Receivers: D. Passing grade on big catches by Benton, Wisner and Lutzenkirchen. But this group largely did not get open, block well, or do much. I would not want to be facing Trooper today! No word yet on the injury to Emory Blake's leg. Without Blake, this unit all but vanished. Lutzenkirchen came up with a big play at the end to win it. The whole fumble debate was pointless, as Lutz had broken the plane with the ball before it came out. Check the stat page: no Auburn fumbles in the game.

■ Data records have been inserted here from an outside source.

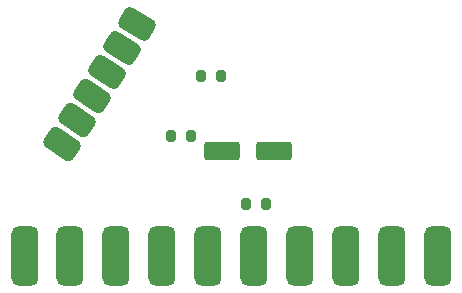
<source format=gtp>
G04 #@! TF.GenerationSoftware,KiCad,Pcbnew,(6.0.4)*
G04 #@! TF.CreationDate,2022-12-31T00:33:15-05:00*
G04 #@! TF.ProjectId,scart cable,73636172-7420-4636-9162-6c652e6b6963,rev?*
G04 #@! TF.SameCoordinates,Original*
G04 #@! TF.FileFunction,Paste,Top*
G04 #@! TF.FilePolarity,Positive*
%FSLAX46Y46*%
G04 Gerber Fmt 4.6, Leading zero omitted, Abs format (unit mm)*
G04 Created by KiCad (PCBNEW (6.0.4)) date 2022-12-31 00:33:15*
%MOMM*%
%LPD*%
G01*
G04 APERTURE LIST*
G04 Aperture macros list*
%AMRoundRect*
0 Rectangle with rounded corners*
0 $1 Rounding radius*
0 $2 $3 $4 $5 $6 $7 $8 $9 X,Y pos of 4 corners*
0 Add a 4 corners polygon primitive as box body*
4,1,4,$2,$3,$4,$5,$6,$7,$8,$9,$2,$3,0*
0 Add four circle primitives for the rounded corners*
1,1,$1+$1,$2,$3*
1,1,$1+$1,$4,$5*
1,1,$1+$1,$6,$7*
1,1,$1+$1,$8,$9*
0 Add four rect primitives between the rounded corners*
20,1,$1+$1,$2,$3,$4,$5,0*
20,1,$1+$1,$4,$5,$6,$7,0*
20,1,$1+$1,$6,$7,$8,$9,0*
20,1,$1+$1,$8,$9,$2,$3,0*%
G04 Aperture macros list end*
%ADD10RoundRect,0.500000X0.532364X-0.983152X1.105940X-0.164000X-0.532364X0.983152X-1.105940X0.164000X0*%
%ADD11RoundRect,0.571500X-0.571500X-1.928500X0.571500X-1.928500X0.571500X1.928500X-0.571500X1.928500X0*%
%ADD12RoundRect,0.200000X-0.200000X-0.275000X0.200000X-0.275000X0.200000X0.275000X-0.200000X0.275000X0*%
%ADD13RoundRect,0.500000X0.583088X-0.953943X1.113008X-0.105895X-0.583088X0.953943X-1.113008X0.105895X0*%
%ADD14RoundRect,0.500000X0.599648X-0.943622X1.114686X-0.086454X-0.599648X0.943622X-1.114686X0.086454X0*%
%ADD15RoundRect,0.250000X-1.250000X-0.550000X1.250000X-0.550000X1.250000X0.550000X-1.250000X0.550000X0*%
%ADD16RoundRect,0.200000X0.200000X0.275000X-0.200000X0.275000X-0.200000X-0.275000X0.200000X-0.275000X0*%
%ADD17RoundRect,0.500000X0.566351X-0.963974X1.110990X-0.125304X-0.566351X0.963974X-1.110990X0.125304X0*%
%ADD18RoundRect,0.500000X-0.549441X0.973712X-1.108634X0.144674X0.549441X-0.973712X1.108634X-0.144674X0*%
G04 APERTURE END LIST*
D10*
X38862000Y-28448000D03*
D11*
X34379000Y-40005000D03*
X38267000Y-40005000D03*
X42155000Y-40005000D03*
X46043000Y-40005000D03*
X49931000Y-40005000D03*
X53819000Y-40005000D03*
X57707000Y-40005000D03*
X61595000Y-40005000D03*
X65483000Y-40005000D03*
X69371000Y-40005000D03*
D12*
X49340000Y-24765000D03*
X50990000Y-24765000D03*
D13*
X42672000Y-22352000D03*
D14*
X43942000Y-20320000D03*
D15*
X51140000Y-31115000D03*
X55540000Y-31115000D03*
D10*
X37592000Y-30480000D03*
D16*
X48450000Y-29845000D03*
X46800000Y-29845000D03*
D17*
X41402000Y-24384000D03*
D16*
X54800000Y-35560000D03*
X53150000Y-35560000D03*
D18*
X40132000Y-26416000D03*
M02*

</source>
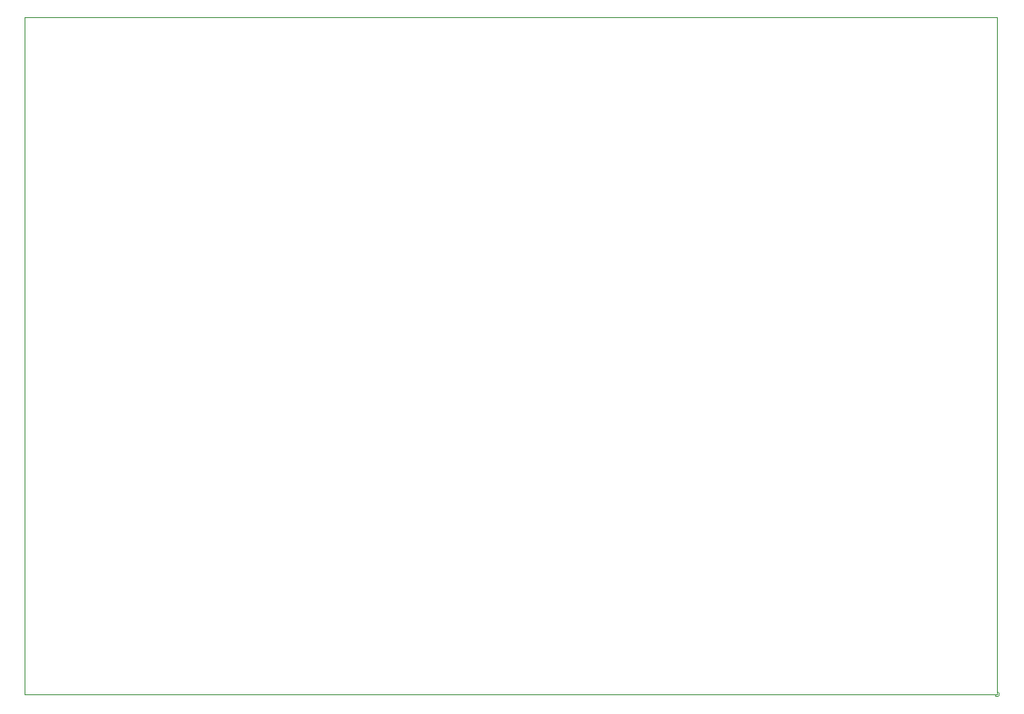
<source format=gbr>
%TF.GenerationSoftware,KiCad,Pcbnew,9.0.1*%
%TF.CreationDate,2025-04-06T15:48:51+05:30*%
%TF.ProjectId,_autosave-solder,5f617574-6f73-4617-9665-2d736f6c6465,rev?*%
%TF.SameCoordinates,Original*%
%TF.FileFunction,Profile,NP*%
%FSLAX46Y46*%
G04 Gerber Fmt 4.6, Leading zero omitted, Abs format (unit mm)*
G04 Created by KiCad (PCBNEW 9.0.1) date 2025-04-06 15:48:51*
%MOMM*%
%LPD*%
G01*
G04 APERTURE LIST*
%TA.AperFunction,Profile*%
%ADD10C,0.050000*%
%TD*%
G04 APERTURE END LIST*
D10*
X229750000Y-127750000D02*
G75*
G02*
X229500000Y-128000000I0J-250000D01*
G01*
X129250000Y-58000000D02*
X229750000Y-58000000D01*
X229750000Y-128000000D01*
X129250000Y-128000000D01*
X129250000Y-58000000D01*
M02*

</source>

Quarterback: D+. Auburn's not going to be able to win many more in the SEC with 50 percent completions, and less than 5 yards per pass, especially when the quarterback is not much of a threat to run. Trotter had a nice run for a first down on the draw, but he hurt himself with 2 interceptions to one touchdown. In his defense, he had pressure in his face all night, but we need more here. Kiehl Frazier looked good running the Wildcat, but it's not going to be long before defensive coordinators start collapsing ten men down in the box when they see him come into the game. A few effective pass plays are going to have to be worked into that package.

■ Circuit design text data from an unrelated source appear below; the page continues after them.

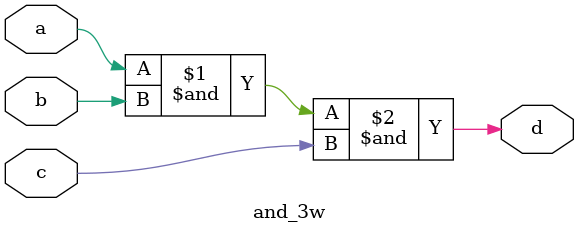
<source format=v>
module and_3w(input a, b, c, output d);
    assign d = (a & b & c);
endmodule
</source>
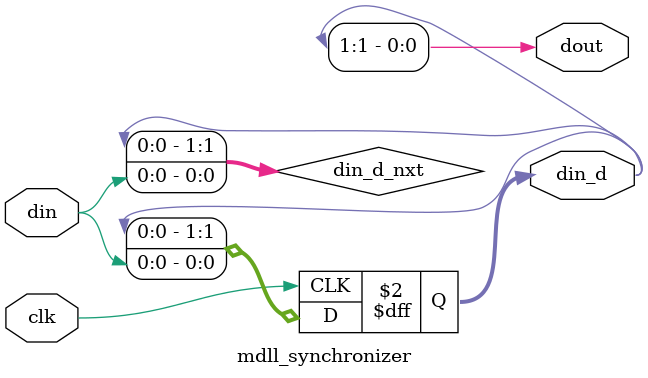
<source format=sv>
/****************************************************************

Copyright (c) #YEAR# #LICENSOR#. All rights reserved.

The information and source code contained herein is the 
property of #LICENSOR#, and may not be disclosed or
reproduced in whole or in part without explicit written 
authorization from #LICENSOR#.

* Filename   : mdll_synchronizer.sv
* Author     : Byongchan Lim (bclim@alumni.stanford.edu)
* Description:
  - multi-stage sampler for clock domain crossing

* Note       :
  -

* Todo       :
  -

* Fixme      :
  -

* Revision   :
  - 00/00/00: Initial commit

****************************************************************/


module mdll_synchronizer #(
// parameters here
    parameter int DEPTH = 2 // # of flop stages (>=2)
) (
// I/Os here
    input clk,
    input din,
    output dout,
    output reg [DEPTH-1:0] din_d 
);

//synopsys translate_off
timeunit 1fs;
timeprecision 1fs;
//synopsys translate_on

//---------------------
// VARIABLES, WIRES
//---------------------

wire [DEPTH-1:0] din_d_nxt;

//---------------------
// INSTANTIATION
//---------------------


//---------------------
// COMBINATIONAL
//---------------------

assign din_d_nxt = {din_d[DEPTH-2:0], din};
assign dout = din_d[DEPTH-1];

//---------------------
// SEQ
//---------------------

always @(posedge clk) din_d <= din_d_nxt;

//---------------------
// OTHERS
//---------------------

// synopsys translate_off

// synopsys translate_on

endmodule


</source>
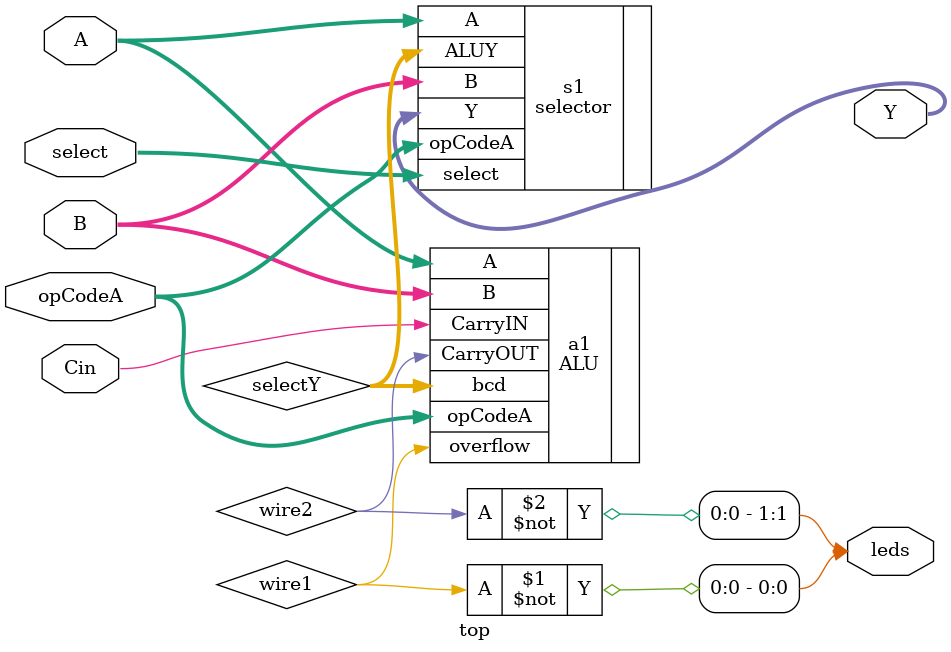
<source format=v>
module top (
    input [3:0] A, B,
    input [2:0] opCodeA,
    input [1:0] select,
    input Cin,
    output [1:0] leds,
    output [11:0] Y
);


wire wire1, wire2;
wire [11:0] selectY;
ALU a1(.A(A), .B(B), .opCodeA(opCodeA), .CarryIN(Cin), .bcd(selectY), .CarryOUT(wire2), .overflow(wire1)); //ALU module
selector s1(.A(A), .B(B), .opCodeA(opCodeA), .select(select), .ALUY(selectY), .Y(Y));   // selector for 7 segment

assign leds[0] = ~wire1; //overflow led
assign leds[1] = ~wire2; //CarryOut/BorrowOut led

endmodule

</source>
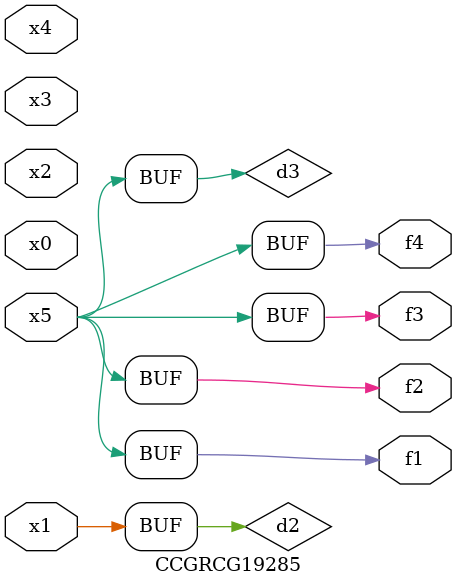
<source format=v>
module CCGRCG19285(
	input x0, x1, x2, x3, x4, x5,
	output f1, f2, f3, f4
);

	wire d1, d2, d3;

	not (d1, x5);
	or (d2, x1);
	xnor (d3, d1);
	assign f1 = d3;
	assign f2 = d3;
	assign f3 = d3;
	assign f4 = d3;
endmodule

</source>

There were a few head-scratching decisions in this game from a strategy standpoint. Auburn blew a scoring opportunity after a Marcus Lattimore fumble in Carolina territory. An end around pass was called, and the result was a sailing duck that was picked off. The Tigers passed on a chip-shot field goal to extend the 9-6 lead before the half. A crazy pass into triple coverage by safety Ryan White was picked off. Two of Auburn's 4 interceptions were on gadget plays by guys that aren't even quarterbacks.
We can complain about what's wrong with the coaching staff, but there are quite a few more things that are right! You had to love this team's attitude in this game. There was a ferocity this week. These Tigers will go far if they keep that attitude. The five-man rush on defense worked wonders. We'll need that against Arkansas. The move to put Neiko Thorpe at safety was inspired. Let's see if he can cut down on Jarius Wright's big catches over the middle that won Arkansas' last game for them.
There have been a few howls this year about Gus Malzhan's play-calling. But consider this. He went up against a defending SEC division champion with a veteran, hard hitting defense. He did it with really iffy quarterbacking. Auburn ran 92 plays, racked up 358 yards, and controlled the game. I think maybe that genius tag is still deserved!
The bar gets raised this week. The trip to Fayetteville with be a tough hurdle. Most worrisome is that the Chizik/Roof defense has yet to stop the Petrino offense, or even slow it down much. Those pesky Razorbacks are averaging 43.5 points per game against Auburn defenses the past two years. This year, I think Auburn has the secondary to have a chance. I think Petrino will throw short crosses at the Auburn linebackers, and when Roof goes nickel or dime, they'll start pounding the ball on the ground. It's going to be tough to stop. Auburn's best defense will be another 67-rushes day by the offense. Can the Tigers do it? We'll find out next Saturday night!